Appellants argue that the trial court erred in granting summary judgment because the State failed to produce evidence that it had reviewed Araiza's bid for legal sufficiency. No authority is cited as support and we decline to review this point.
Appellants also argue that Laub wrongfully induced Araiza to sign the letter requesting withdrawal of his bid. The record does not support this contention. In fact, Araiza had submitted an earlier bid for the same contract which he had also withdrawn. Laub helped Araiza withdraw his first bid without a bond forfeiture. Within ten days of the second bid opening, Laub spoke to Araiza several times and learned that Araiza had not secured the performance and payment bonds required by the Invitation to Bid. Laub admits that he decided to "exact" a withdrawal of the bid from Araiza so the contract could be awarded to another bidder. This was done. There is nothing sinister in this process. Laub was justifiably concerned about the ability of Araiza to perform the construction contract and Laub took a reasonable course of action to protect the State's interest. Nowhere in appellant's brief is it stated that Araiza was at any time ready, willing or able to perform the work for which he submitted the low bid. Appellants' argument is totally lacking in merit. Indeed it is spurious.

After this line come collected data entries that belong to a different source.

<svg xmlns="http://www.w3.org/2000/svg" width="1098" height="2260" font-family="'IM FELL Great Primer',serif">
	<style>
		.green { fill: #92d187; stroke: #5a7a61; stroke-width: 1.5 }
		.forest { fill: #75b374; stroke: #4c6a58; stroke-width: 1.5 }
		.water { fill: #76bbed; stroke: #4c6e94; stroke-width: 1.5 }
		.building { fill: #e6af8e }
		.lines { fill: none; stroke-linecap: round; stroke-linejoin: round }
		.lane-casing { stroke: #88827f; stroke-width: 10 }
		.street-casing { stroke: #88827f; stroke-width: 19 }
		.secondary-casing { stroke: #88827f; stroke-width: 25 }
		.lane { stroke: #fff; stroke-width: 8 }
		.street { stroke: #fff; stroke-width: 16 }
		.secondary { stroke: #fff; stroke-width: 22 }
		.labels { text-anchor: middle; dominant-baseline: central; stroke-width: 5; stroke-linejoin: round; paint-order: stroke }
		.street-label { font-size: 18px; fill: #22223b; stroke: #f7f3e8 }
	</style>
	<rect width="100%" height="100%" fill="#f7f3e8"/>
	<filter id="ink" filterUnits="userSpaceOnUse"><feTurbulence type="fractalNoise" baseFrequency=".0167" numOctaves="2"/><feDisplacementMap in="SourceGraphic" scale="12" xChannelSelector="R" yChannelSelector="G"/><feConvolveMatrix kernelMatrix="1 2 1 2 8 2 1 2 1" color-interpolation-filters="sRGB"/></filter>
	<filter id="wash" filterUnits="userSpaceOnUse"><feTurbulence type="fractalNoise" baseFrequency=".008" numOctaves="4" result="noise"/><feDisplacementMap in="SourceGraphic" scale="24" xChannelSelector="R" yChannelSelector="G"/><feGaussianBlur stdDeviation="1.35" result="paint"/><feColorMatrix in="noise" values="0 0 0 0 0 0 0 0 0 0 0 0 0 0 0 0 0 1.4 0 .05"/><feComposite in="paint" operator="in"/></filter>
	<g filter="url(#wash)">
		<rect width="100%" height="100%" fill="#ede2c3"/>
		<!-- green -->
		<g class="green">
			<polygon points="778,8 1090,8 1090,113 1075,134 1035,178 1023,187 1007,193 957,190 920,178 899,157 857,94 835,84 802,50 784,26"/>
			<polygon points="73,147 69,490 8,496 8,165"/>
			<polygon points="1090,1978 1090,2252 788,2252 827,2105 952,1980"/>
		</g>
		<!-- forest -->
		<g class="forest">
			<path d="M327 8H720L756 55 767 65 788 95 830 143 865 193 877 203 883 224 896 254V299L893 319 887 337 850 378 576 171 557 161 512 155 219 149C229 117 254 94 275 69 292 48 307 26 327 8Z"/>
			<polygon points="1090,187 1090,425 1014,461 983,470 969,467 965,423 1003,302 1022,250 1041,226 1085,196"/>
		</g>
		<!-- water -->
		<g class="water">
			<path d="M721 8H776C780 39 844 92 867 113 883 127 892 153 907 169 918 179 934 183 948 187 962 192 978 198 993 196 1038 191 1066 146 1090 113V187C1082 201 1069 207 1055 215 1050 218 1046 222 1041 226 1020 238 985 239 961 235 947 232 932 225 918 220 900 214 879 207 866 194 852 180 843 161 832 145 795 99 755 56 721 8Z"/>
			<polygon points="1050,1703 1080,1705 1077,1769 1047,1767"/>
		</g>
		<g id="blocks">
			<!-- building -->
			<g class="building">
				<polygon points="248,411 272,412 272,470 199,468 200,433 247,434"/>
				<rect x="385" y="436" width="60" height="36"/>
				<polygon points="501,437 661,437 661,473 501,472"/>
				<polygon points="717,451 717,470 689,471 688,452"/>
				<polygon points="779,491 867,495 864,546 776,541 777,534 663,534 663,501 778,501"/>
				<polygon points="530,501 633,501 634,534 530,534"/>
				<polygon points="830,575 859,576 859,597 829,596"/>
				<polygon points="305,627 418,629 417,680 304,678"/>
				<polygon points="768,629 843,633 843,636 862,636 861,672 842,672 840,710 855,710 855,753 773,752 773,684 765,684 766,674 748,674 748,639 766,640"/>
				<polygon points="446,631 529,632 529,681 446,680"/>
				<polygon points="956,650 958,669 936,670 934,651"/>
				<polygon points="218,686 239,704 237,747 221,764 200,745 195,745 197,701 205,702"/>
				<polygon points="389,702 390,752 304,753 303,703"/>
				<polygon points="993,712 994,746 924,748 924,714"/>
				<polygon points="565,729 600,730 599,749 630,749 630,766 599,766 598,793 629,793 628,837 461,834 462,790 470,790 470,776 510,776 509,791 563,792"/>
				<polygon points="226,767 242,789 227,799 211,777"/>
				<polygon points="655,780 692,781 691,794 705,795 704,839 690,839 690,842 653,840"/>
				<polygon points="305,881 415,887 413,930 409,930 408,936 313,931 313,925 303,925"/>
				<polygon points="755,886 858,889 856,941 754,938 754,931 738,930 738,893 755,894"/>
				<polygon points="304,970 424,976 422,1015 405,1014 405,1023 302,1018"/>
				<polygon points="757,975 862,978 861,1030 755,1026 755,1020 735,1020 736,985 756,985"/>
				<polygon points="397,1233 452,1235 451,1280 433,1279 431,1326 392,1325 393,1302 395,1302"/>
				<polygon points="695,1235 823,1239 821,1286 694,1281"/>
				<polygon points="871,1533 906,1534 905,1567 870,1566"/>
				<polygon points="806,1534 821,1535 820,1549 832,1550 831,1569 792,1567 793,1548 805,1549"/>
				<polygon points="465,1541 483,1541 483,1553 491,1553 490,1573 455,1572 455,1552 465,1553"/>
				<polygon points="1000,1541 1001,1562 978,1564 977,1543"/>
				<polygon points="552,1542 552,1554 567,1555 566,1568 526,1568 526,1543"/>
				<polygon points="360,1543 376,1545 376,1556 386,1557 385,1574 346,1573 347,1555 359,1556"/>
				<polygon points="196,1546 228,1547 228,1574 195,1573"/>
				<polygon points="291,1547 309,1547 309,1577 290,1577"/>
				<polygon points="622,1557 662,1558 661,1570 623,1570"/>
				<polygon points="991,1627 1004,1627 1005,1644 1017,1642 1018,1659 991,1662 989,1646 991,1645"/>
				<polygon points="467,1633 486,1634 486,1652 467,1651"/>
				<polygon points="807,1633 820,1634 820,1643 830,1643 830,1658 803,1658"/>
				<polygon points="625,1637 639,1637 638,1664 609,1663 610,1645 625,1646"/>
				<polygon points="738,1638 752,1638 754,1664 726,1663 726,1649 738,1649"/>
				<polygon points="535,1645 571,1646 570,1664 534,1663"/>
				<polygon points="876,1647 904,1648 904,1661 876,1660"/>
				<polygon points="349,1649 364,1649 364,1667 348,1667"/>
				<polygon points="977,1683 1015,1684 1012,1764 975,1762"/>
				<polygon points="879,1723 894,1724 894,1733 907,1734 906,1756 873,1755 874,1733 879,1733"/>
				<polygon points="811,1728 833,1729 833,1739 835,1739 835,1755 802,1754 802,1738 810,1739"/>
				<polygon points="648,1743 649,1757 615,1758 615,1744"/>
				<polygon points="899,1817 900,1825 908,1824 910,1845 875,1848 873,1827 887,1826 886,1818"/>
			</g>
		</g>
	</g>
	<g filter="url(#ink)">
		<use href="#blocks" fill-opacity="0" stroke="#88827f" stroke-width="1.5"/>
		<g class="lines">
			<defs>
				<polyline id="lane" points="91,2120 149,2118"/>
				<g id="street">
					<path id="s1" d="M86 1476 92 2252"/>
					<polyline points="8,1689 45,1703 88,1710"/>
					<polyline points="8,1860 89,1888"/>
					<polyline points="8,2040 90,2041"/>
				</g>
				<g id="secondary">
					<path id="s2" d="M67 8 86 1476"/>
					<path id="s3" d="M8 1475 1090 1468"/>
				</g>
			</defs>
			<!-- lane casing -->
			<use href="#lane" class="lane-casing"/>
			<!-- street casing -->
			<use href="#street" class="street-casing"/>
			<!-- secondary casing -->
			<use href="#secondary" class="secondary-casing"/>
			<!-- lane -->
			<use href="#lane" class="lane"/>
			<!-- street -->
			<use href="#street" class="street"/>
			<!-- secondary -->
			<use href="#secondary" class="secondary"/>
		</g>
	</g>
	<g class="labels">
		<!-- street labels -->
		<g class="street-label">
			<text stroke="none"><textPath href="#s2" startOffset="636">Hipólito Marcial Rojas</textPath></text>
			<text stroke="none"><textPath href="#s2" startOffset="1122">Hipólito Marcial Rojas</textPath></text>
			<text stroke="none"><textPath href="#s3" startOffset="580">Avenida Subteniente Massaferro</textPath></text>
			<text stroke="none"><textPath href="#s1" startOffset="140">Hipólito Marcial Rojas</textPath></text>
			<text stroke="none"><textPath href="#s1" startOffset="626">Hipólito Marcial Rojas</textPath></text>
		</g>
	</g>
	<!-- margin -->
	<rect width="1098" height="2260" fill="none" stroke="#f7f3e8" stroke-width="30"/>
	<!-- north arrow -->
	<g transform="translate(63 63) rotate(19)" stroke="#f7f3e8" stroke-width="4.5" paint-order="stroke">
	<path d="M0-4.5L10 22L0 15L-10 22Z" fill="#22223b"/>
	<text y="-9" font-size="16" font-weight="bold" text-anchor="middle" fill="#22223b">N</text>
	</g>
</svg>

Araiza failed to sign the bond he submitted as bid security to comply with the Invitation to Bid. Appellants argue that a fact question exists as to whether the absence of Araiza's signature on the bid bond rendered the bond unenforceable. We disagree. The bond bound Araiza and Integon in the amount of the bond, jointly and severally, .to pay the State 5% of the bid amount unless Araiza entered into a contract with Los Lunas Correctional Facility on the terms stated in his bid and furnished the requisite performance and payment bonds covering the contract.
The State argues that the absence of the signature did not affect the validity of the bond. We approve the rule which provides that the failure of the principal to sign a bond or similar undertaking does not render the bond unenforceable absent a showing that the surety's obligation was in some way conditioned upon the signature of the principal. Johnson v. Gray, 75 N.M. 726, 729, 410 P.2d 948, 950 (1966). The State was not put on notice to make further inquiry because Araiza's signature was missing from the bond. Integon has not shown that its obligation as surety on the bond was conditioned upon the signature of the principal and Integon's obligation on the bond is not in dispute otherwise. There are no factual issues in dispute here. The question is one of law which the trial court correctly decided. We note that the appellants' citations to M.J. O'Fallon Supply Co. v. Tagliaferro, 29 N.M. 562, 224 P. 394 (1924) and Hendry v. Cartwright, 14 N.M. 72, 89 P. 309 (1907) are misleading in that those cases involved the absence of the surety's signature on the bond in contrast to the present case in which the principal's signature is missing.
The trial court's award of summary judgment was proper and we affirm.
IT IS SO ORDERED.
SOSA, Senior Justice, and RANSOM, J., concur.